Sunday, August 22, 2010
I turned 29 this week and I'm pretty happy about it.
A lot of people have asked me if it was difficult with the "dreaded" three-oh right around the corner, if I'll have a hard time letting go of my twenties, etc, etc. The truth is, I love getting older, and even more than that, I love the life I'm living right now.
The older I get the more sure I am of what's truly important in life and I soak it in. Sure, I may have packed away the short skirts and cutoff shorts, but what I traded them in for has so much more value...motherhood. For the first time in my life, I see very outward signs of evolution in my heart, mind, and spirit and it spurs me on to do more and be more. I love that.

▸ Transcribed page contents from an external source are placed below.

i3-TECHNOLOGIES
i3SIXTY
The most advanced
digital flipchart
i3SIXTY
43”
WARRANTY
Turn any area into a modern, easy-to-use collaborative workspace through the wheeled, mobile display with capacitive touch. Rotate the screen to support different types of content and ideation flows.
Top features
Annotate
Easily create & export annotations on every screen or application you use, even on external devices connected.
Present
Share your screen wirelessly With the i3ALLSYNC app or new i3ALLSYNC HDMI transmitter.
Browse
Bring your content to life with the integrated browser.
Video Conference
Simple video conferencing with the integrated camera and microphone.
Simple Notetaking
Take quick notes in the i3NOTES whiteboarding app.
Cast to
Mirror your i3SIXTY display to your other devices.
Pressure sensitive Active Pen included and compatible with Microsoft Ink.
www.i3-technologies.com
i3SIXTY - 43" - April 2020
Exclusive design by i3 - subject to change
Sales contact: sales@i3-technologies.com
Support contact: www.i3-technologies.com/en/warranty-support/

I'm less concerned about what other people think of me and run hard into the purposes God has paved before me.
I definitely was that mom that wanted all her kids popped out by 30, but God has shown me such a bigger picture of what he's called our family to be. And truth be told, I hope we still have kids into our 50's and 60's. There are so many unwanted, "unadoptable," orphans out there that need families...and we're a family.
One of the facts that hit my heart, this weekend, is that I will have started and ended my twenties married to Ben. I love that. I love him. When I shared this with my pedicurist, yesterday, and how much I look forward to starting and ending my 30s, 40s, and 50s, with Ben, she said, "There are no guarantees in life." Although, I know this to be true, God gives us such specific recipes for great, godly marriages. I know God has given me everything I need to be the wife he designed me to be and the same holds true for Ben. We have overcome many obstacles in our 12 years together and I'm so thankful for God's hand in our relationship.
I don't know what this year of 29 holds for me, but I know it's good. I know it's good because God is good and has given me more joy than I deserve, this year.
Thank you for all your warm wishes. My heart is so full and your presence in my life is a big contributor!